Some months ago I read a book about creativity. It was called “Big Magic”, written by the Eat, Pray, Love author Elizabeth Gilbert. In her book she took a fairy tale approach to creativity in which there is room for magic and mystery. Not everything has to be scientifically explained. The part of the book that most stuck with me was the following thought: what if ideas have consciousness and will of their own? What if they wander around trying to get someone’s attention and if that someone is alert and aware, the idea is realized through them.
Now let’s imagine that the above is true. Ideas are fragile beings and when ignored, they move on to pick someone else’s brain. I have had this one particular idea for a very long time and even though I’ve mistreated it various times, it keeps on coming back. But then again, I have never told it to go away. On the contrary, each time I have developed it a little further. And then dumped it again. The idea must feel miserable — like it would be dating a person who is unable to make a real commitment but still wants to keep it close. A total mindfuck really.
Many of my previous ideas, particularly when related to business or new experiences, have caused me to romanticize the future at the expense of the present moment. “Then when this idea is finished…”. By doing this, I have yet again mistreated an idea. I rushed and forgot to listen. The creative process — and it is a process, not a project — didn’t have enough time to evolve. When this has happened, I’ve had to take a look in the mirror and ask: “how did this idea become mine in the first place?” Did I take charge and somehow accidentally tricked the idea to like me? Or even worse, did I change myself so the idea would fit me better? Because if yes, no wonder the idea is reluctant to work with me.
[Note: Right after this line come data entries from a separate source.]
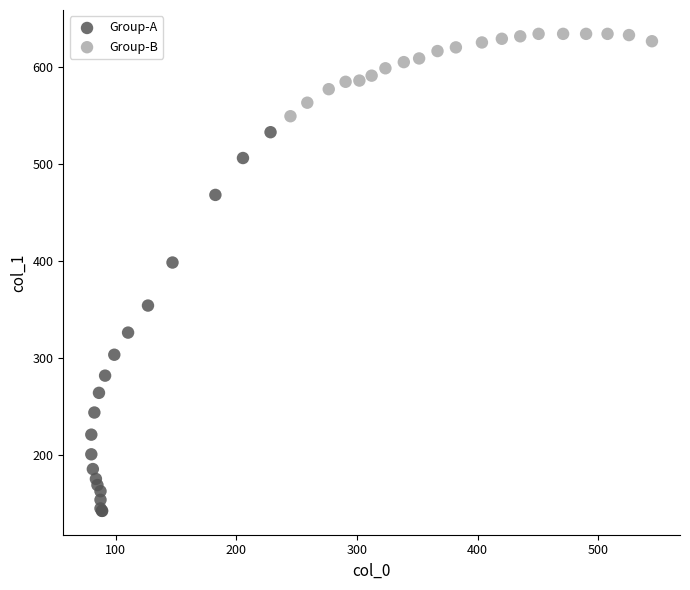

Which series has the widest spread of Y values?

Group-A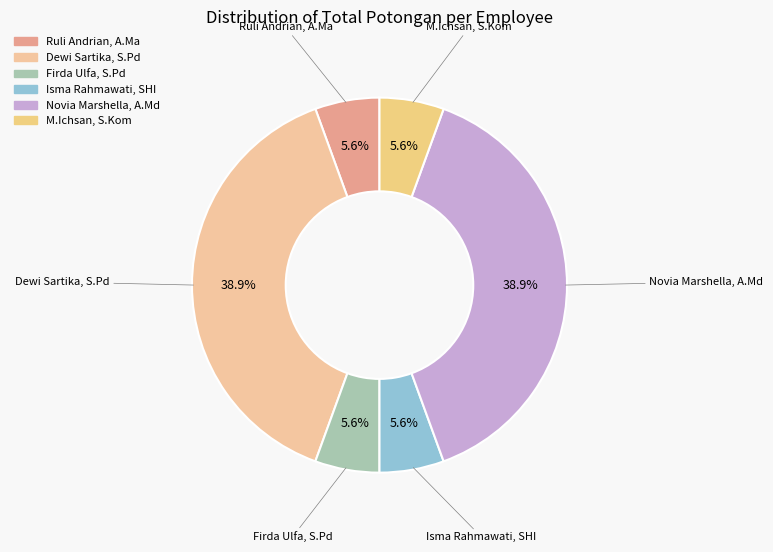

To the nearest percent, what is the difference between the Firda Ulfa, S.Pd and Dewi Sartika, S.Pd slice percentages?

33%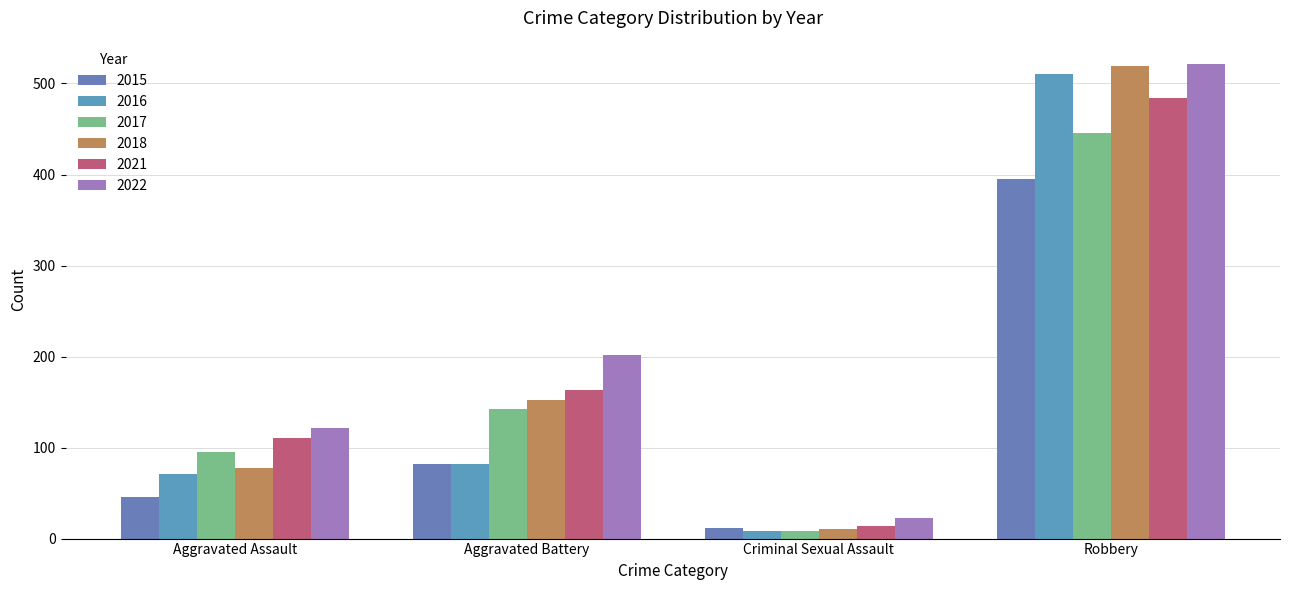

How many bars are there in total?

24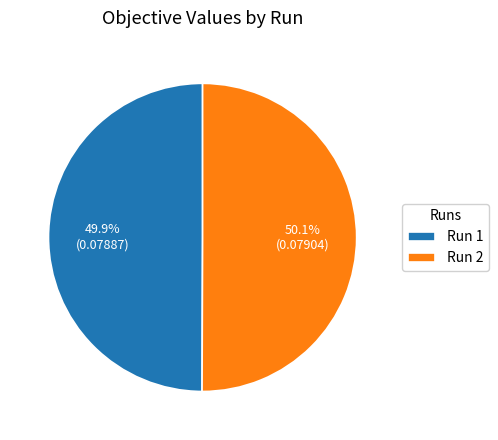

Combined, do Run 2 and Run 1 account for over 50%?

Yes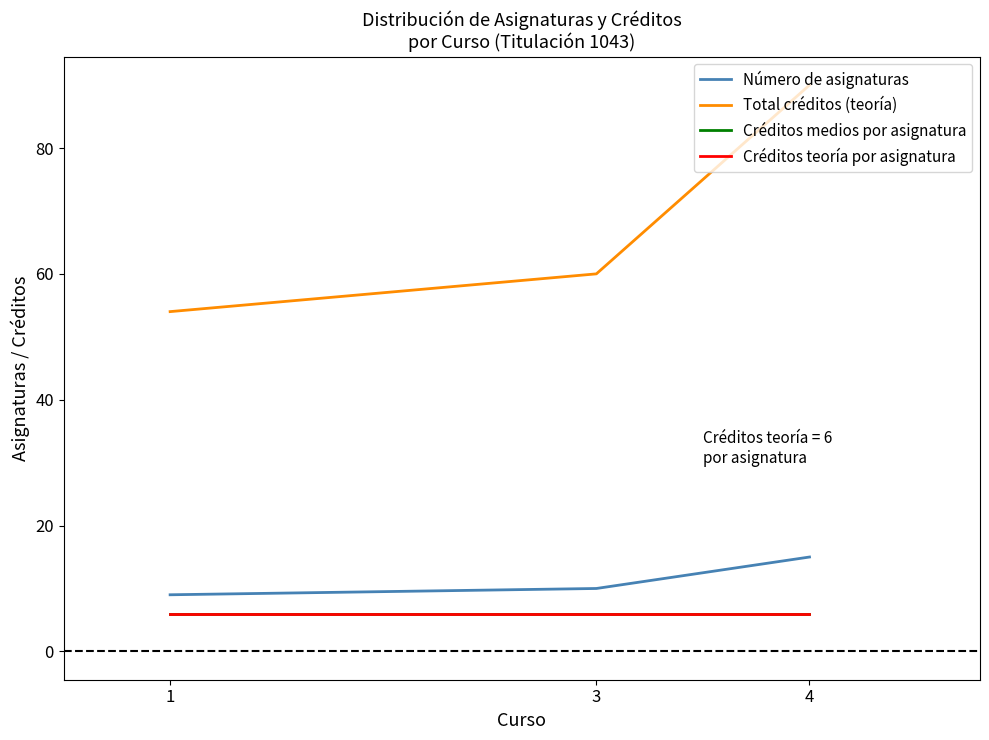

Reading left to right, list all the values displayed in this chart.

Número de asignaturas: 1=9	3=10	4=15
Total créditos (teoría): 1=54	3=60	4=90
Créditos medios por asignatura: 1=6	3=6	4=6
Créditos teoría por asignatura: 1=6	3=6	4=6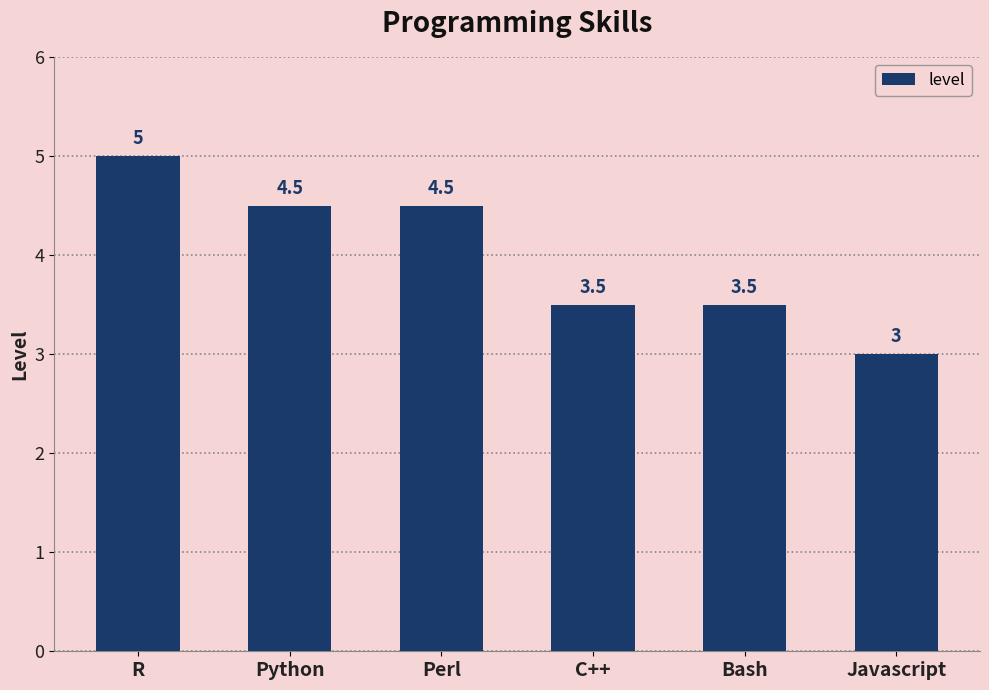

The value at Javascript is 3.0. True or false?

True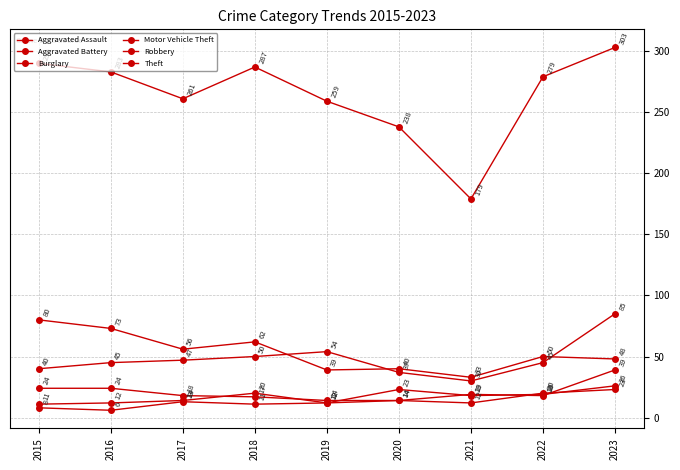

How many lines are shown in the chart?

6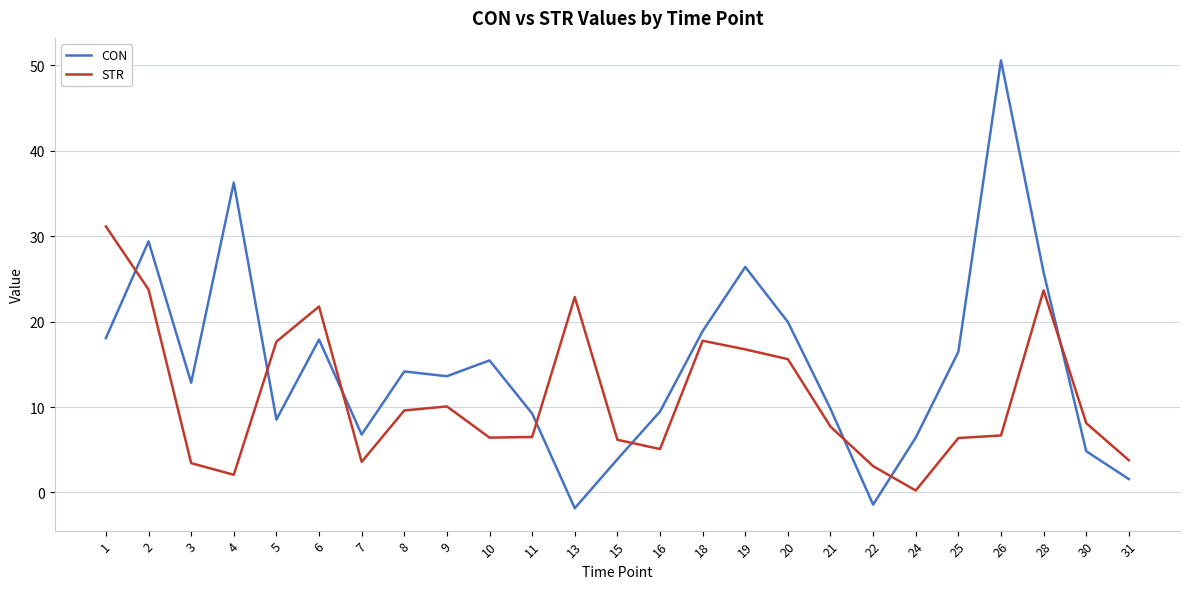

What are all the series names shown in the legend?

CON, STR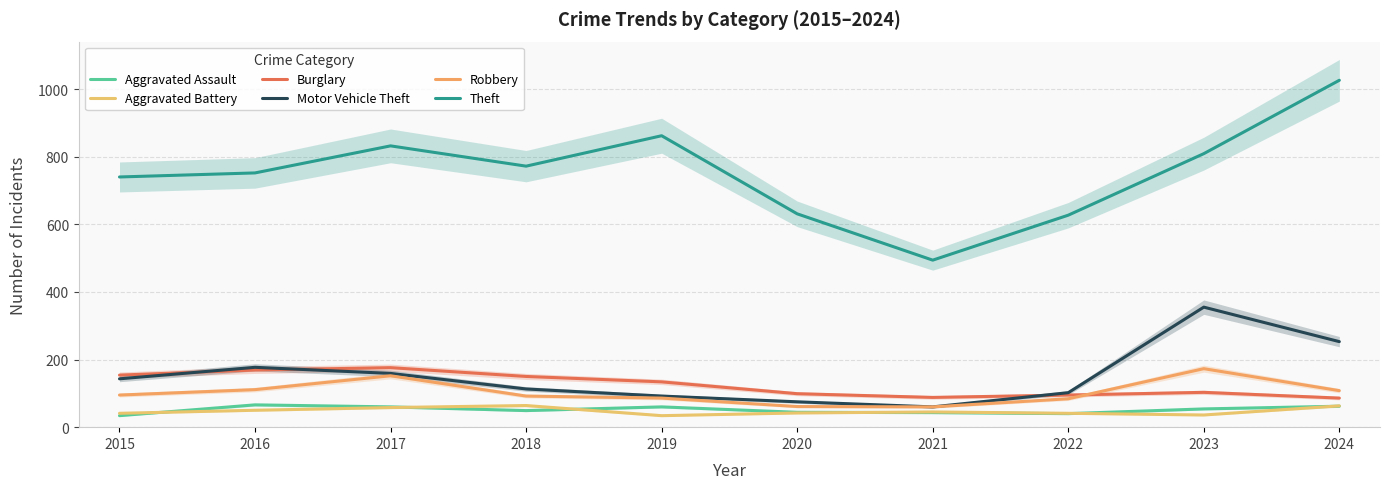

What is the minimum value for Aggravated Assault?

34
Nowadays I’m more careful with taking charge and believe that if an idea is for me, it’ll let me know. Like this one particular idea, it must really like me as it keeps on coming back, even after various times of dumping it. Or then it’s just plain stupid. Either way, like many of my previous ideas, also this one romanticizes the future at the expense of the present. And I don’t like it. I don’t like the growing tightness in my chest which happens with over-planning. That, if anything, kills creativity and sure doesn’t leave room for surprises.
There are a few times and places in the past when I’ve felt like I’m just where I’m supposed to be, despite all the incompleteness of life. There might be chaos around me, but at the same time there is an exceptional inner calmness and focus. It’s like time would stop. And I can tell you, that feeling never happens when I’m rushing or planning the future. So, what to do with this one particular idea? Not sure yet, but if it really does have a will of its own, it might do the decision for me. Maybe there is someone else who needs it more.